DIRECTIONS » Return the records below exactly as they are written.

DATASET »
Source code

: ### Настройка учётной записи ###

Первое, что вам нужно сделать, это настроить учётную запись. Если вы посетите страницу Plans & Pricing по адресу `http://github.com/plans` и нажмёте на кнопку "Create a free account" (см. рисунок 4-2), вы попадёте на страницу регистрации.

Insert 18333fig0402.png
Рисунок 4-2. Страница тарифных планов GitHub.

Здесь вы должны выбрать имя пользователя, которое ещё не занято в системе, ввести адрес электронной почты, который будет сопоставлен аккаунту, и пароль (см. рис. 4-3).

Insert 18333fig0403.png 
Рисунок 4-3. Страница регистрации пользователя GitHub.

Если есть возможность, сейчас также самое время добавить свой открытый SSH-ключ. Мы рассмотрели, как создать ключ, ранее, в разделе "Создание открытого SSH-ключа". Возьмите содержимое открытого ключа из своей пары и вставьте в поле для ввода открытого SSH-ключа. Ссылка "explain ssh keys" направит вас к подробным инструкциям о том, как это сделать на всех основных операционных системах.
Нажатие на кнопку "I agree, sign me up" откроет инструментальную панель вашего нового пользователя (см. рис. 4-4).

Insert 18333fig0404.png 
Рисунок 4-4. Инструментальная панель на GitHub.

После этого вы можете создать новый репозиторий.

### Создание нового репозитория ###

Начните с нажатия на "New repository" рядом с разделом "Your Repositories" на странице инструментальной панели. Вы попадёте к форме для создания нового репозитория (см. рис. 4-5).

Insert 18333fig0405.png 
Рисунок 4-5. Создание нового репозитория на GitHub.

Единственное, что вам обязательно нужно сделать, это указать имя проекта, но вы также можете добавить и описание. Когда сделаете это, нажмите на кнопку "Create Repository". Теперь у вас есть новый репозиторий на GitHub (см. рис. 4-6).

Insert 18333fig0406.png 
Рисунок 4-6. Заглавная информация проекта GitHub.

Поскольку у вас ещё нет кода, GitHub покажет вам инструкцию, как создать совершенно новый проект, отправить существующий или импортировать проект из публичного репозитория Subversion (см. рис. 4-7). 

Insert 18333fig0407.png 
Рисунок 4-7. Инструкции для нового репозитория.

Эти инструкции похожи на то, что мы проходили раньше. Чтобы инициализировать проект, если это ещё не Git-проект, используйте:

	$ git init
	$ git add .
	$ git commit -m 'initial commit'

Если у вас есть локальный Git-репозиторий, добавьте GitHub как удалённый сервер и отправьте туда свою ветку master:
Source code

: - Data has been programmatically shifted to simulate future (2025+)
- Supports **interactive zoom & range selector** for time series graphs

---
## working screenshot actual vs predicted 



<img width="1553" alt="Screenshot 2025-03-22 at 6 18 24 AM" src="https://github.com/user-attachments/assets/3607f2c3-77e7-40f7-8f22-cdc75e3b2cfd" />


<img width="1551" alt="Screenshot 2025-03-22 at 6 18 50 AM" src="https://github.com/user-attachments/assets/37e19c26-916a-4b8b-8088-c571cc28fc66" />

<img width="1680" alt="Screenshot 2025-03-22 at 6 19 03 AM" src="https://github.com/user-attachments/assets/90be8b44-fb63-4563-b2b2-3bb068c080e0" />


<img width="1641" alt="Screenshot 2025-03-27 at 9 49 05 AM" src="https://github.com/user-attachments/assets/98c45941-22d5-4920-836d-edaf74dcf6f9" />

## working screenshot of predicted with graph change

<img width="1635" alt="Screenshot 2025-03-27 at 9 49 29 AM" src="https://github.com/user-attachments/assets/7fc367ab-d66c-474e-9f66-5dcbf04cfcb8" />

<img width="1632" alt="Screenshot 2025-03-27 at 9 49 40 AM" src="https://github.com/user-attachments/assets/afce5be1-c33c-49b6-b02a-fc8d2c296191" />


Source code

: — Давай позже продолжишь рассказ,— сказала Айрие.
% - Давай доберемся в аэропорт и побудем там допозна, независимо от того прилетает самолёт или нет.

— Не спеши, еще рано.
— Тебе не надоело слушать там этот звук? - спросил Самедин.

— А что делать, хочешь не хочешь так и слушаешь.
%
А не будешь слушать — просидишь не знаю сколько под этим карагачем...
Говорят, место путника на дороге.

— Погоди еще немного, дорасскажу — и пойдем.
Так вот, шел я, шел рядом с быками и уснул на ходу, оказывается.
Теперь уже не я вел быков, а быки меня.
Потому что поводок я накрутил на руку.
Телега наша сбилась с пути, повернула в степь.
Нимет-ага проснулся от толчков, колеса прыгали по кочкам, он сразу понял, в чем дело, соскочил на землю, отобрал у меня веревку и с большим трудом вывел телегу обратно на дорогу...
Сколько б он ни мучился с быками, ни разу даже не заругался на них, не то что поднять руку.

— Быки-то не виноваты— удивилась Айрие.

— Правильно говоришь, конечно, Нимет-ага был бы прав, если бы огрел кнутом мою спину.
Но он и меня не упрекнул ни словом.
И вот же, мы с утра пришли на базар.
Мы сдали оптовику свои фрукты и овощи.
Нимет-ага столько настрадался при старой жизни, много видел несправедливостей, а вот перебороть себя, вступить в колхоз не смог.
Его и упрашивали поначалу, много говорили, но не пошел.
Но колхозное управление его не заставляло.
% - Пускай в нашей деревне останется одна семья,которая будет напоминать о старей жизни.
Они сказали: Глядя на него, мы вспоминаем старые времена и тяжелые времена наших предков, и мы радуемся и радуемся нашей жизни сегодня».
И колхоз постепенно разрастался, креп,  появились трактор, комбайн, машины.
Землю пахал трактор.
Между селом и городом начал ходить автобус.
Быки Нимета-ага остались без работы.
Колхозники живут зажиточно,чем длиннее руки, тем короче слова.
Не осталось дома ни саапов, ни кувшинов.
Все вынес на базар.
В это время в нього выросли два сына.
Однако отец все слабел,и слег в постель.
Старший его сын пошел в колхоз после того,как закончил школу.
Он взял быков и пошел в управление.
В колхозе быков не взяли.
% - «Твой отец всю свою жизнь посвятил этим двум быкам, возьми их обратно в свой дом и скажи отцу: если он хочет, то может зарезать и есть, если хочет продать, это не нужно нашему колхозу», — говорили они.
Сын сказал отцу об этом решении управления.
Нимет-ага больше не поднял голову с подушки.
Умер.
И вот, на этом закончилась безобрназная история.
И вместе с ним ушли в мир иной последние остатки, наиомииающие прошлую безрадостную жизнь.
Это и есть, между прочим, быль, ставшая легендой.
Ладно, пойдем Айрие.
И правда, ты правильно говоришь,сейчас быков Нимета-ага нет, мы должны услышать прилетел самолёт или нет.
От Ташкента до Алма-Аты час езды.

FINAL ANSWER »
Source code

: ### Настройка учётной записи ###

Первое, что вам нужно сделать, это настроить учётную запись. Если вы посетите страницу Plans & Pricing по адресу `http://github.com/plans` и нажмёте на кнопку "Create a free account" (см. рисунок 4-2), вы попадёте на страницу регистрации.

Insert 18333fig0402.png
Рисунок 4-2. Страница тарифных планов GitHub.

Здесь вы должны выбрать имя пользователя, которое ещё не занято в системе, ввести адрес электронной почты, который будет сопоставлен аккаунту, и пароль (см. рис. 4-3).

Insert 18333fig0403.png 
Рисунок 4-3. Страница регистрации пользователя GitHub.

Если есть возможность, сейчас также самое время добавить свой открытый SSH-ключ. Мы рассмотрели, как создать ключ, ранее, в разделе "Создание открытого SSH-ключа". Возьмите содержимое открытого ключа из своей пары и вставьте в поле для ввода открытого SSH-ключа. Ссылка "explain ssh keys" направит вас к подробным инструкциям о том, как это сделать на всех основных операционных системах.
Нажатие на кнопку "I agree, sign me up" откроет инструментальную панель вашего нового пользователя (см. рис. 4-4).

Insert 18333fig0404.png 
Рисунок 4-4. Инструментальная панель на GitHub.

После этого вы можете создать новый репозиторий.

### Создание нового репозитория ###

Начните с нажатия на "New repository" рядом с разделом "Your Repositories" на странице инструментальной панели. Вы попадёте к форме для создания нового репозитория (см. рис. 4-5).

Insert 18333fig0405.png 
Рисунок 4-5. Создание нового репозитория на GitHub.

Единственное, что вам обязательно нужно сделать, это указать имя проекта, но вы также можете добавить и описание. Когда сделаете это, нажмите на кнопку "Create Repository". Теперь у вас есть новый репозиторий на GitHub (см. рис. 4-6).

Insert 18333fig0406.png 
Рисунок 4-6. Заглавная информация проекта GitHub.

Поскольку у вас ещё нет кода, GitHub покажет вам инструкцию, как создать совершенно новый проект, отправить существующий или импортировать проект из публичного репозитория Subversion (см. рис. 4-7). 

Insert 18333fig0407.png 
Рисунок 4-7. Инструкции для нового репозитория.

Эти инструкции похожи на то, что мы проходили раньше. Чтобы инициализировать проект, если это ещё не Git-проект, используйте:

	$ git init
	$ git add .
	$ git commit -m 'initial commit'

Если у вас есть локальный Git-репозиторий, добавьте GitHub как удалённый сервер и отправьте туда свою ветку master:
Source code

: - Data has been programmatically shifted to simulate future (2025+)
- Supports **interactive zoom & range selector** for time series graphs

---
## working screenshot actual vs predicted 



<img width="1553" alt="Screenshot 2025-03-22 at 6 18 24 AM" src="https://github.com/user-attachments/assets/3607f2c3-77e7-40f7-8f22-cdc75e3b2cfd" />


<img width="1551" alt="Screenshot 2025-03-22 at 6 18 50 AM" src="https://github.com/user-attachments/assets/37e19c26-916a-4b8b-8088-c571cc28fc66" />

<img width="1680" alt="Screenshot 2025-03-22 at 6 19 03 AM" src="https://github.com/user-attachments/assets/90be8b44-fb63-4563-b2b2-3bb068c080e0" />


<img width="1641" alt="Screenshot 2025-03-27 at 9 49 05 AM" src="https://github.com/user-attachments/assets/98c45941-22d5-4920-836d-edaf74dcf6f9" />

## working screenshot of predicted with graph change

<img width="1635" alt="Screenshot 2025-03-27 at 9 49 29 AM" src="https://github.com/user-attachments/assets/7fc367ab-d66c-474e-9f66-5dcbf04cfcb8" />

<img width="1632" alt="Screenshot 2025-03-27 at 9 49 40 AM" src="https://github.com/user-attachments/assets/afce5be1-c33c-49b6-b02a-fc8d2c296191" />


Source code

: — Давай позже продолжишь рассказ,— сказала Айрие.
% - Давай доберемся в аэропорт и побудем там допозна, независимо от того прилетает самолёт или нет.

— Не спеши, еще рано.
— Тебе не надоело слушать там этот звук? - спросил Самедин.

— А что делать, хочешь не хочешь так и слушаешь.
%
А не будешь слушать — просидишь не знаю сколько под этим карагачем...
Говорят, место путника на дороге.

— Погоди еще немного, дорасскажу — и пойдем.
Так вот, шел я, шел рядом с быками и уснул на ходу, оказывается.
Теперь уже не я вел быков, а быки меня.
Потому что поводок я накрутил на руку.
Телега наша сбилась с пути, повернула в степь.
Нимет-ага проснулся от толчков, колеса прыгали по кочкам, он сразу понял, в чем дело, соскочил на землю, отобрал у меня веревку и с большим трудом вывел телегу обратно на дорогу...
Сколько б он ни мучился с быками, ни разу даже не заругался на них, не то что поднять руку.

— Быки-то не виноваты— удивилась Айрие.

— Правильно говоришь, конечно, Нимет-ага был бы прав, если бы огрел кнутом мою спину.
Но он и меня не упрекнул ни словом.
И вот же, мы с утра пришли на базар.
Мы сдали оптовику свои фрукты и овощи.
Нимет-ага столько настрадался при старой жизни, много видел несправедливостей, а вот перебороть себя, вступить в колхоз не смог.
Его и упрашивали поначалу, много говорили, но не пошел.
Но колхозное управление его не заставляло.
% - Пускай в нашей деревне останется одна семья,которая будет напоминать о старей жизни.
Они сказали: Глядя на него, мы вспоминаем старые времена и тяжелые времена наших предков, и мы радуемся и радуемся нашей жизни сегодня».
И колхоз постепенно разрастался, креп,  появились трактор, комбайн, машины.
Землю пахал трактор.
Между селом и городом начал ходить автобус.
Быки Нимета-ага остались без работы.
Колхозники живут зажиточно,чем длиннее руки, тем короче слова.
Не осталось дома ни саапов, ни кувшинов.
Все вынес на базар.
В это время в нього выросли два сына.
Однако отец все слабел,и слег в постель.
Старший его сын пошел в колхоз после того,как закончил школу.
Он взял быков и пошел в управление.
В колхозе быков не взяли.
% - «Твой отец всю свою жизнь посвятил этим двум быкам, возьми их обратно в свой дом и скажи отцу: если он хочет, то может зарезать и есть, если хочет продать, это не нужно нашему колхозу», — говорили они.
Сын сказал отцу об этом решении управления.
Нимет-ага больше не поднял голову с подушки.
Умер.
И вот, на этом закончилась безобрназная история.
И вместе с ним ушли в мир иной последние остатки, наиомииающие прошлую безрадостную жизнь.
Это и есть, между прочим, быль, ставшая легендой.
Ладно, пойдем Айрие.
И правда, ты правильно говоришь,сейчас быков Нимета-ага нет, мы должны услышать прилетел самолёт или нет.
От Ташкента до Алма-Аты час езды.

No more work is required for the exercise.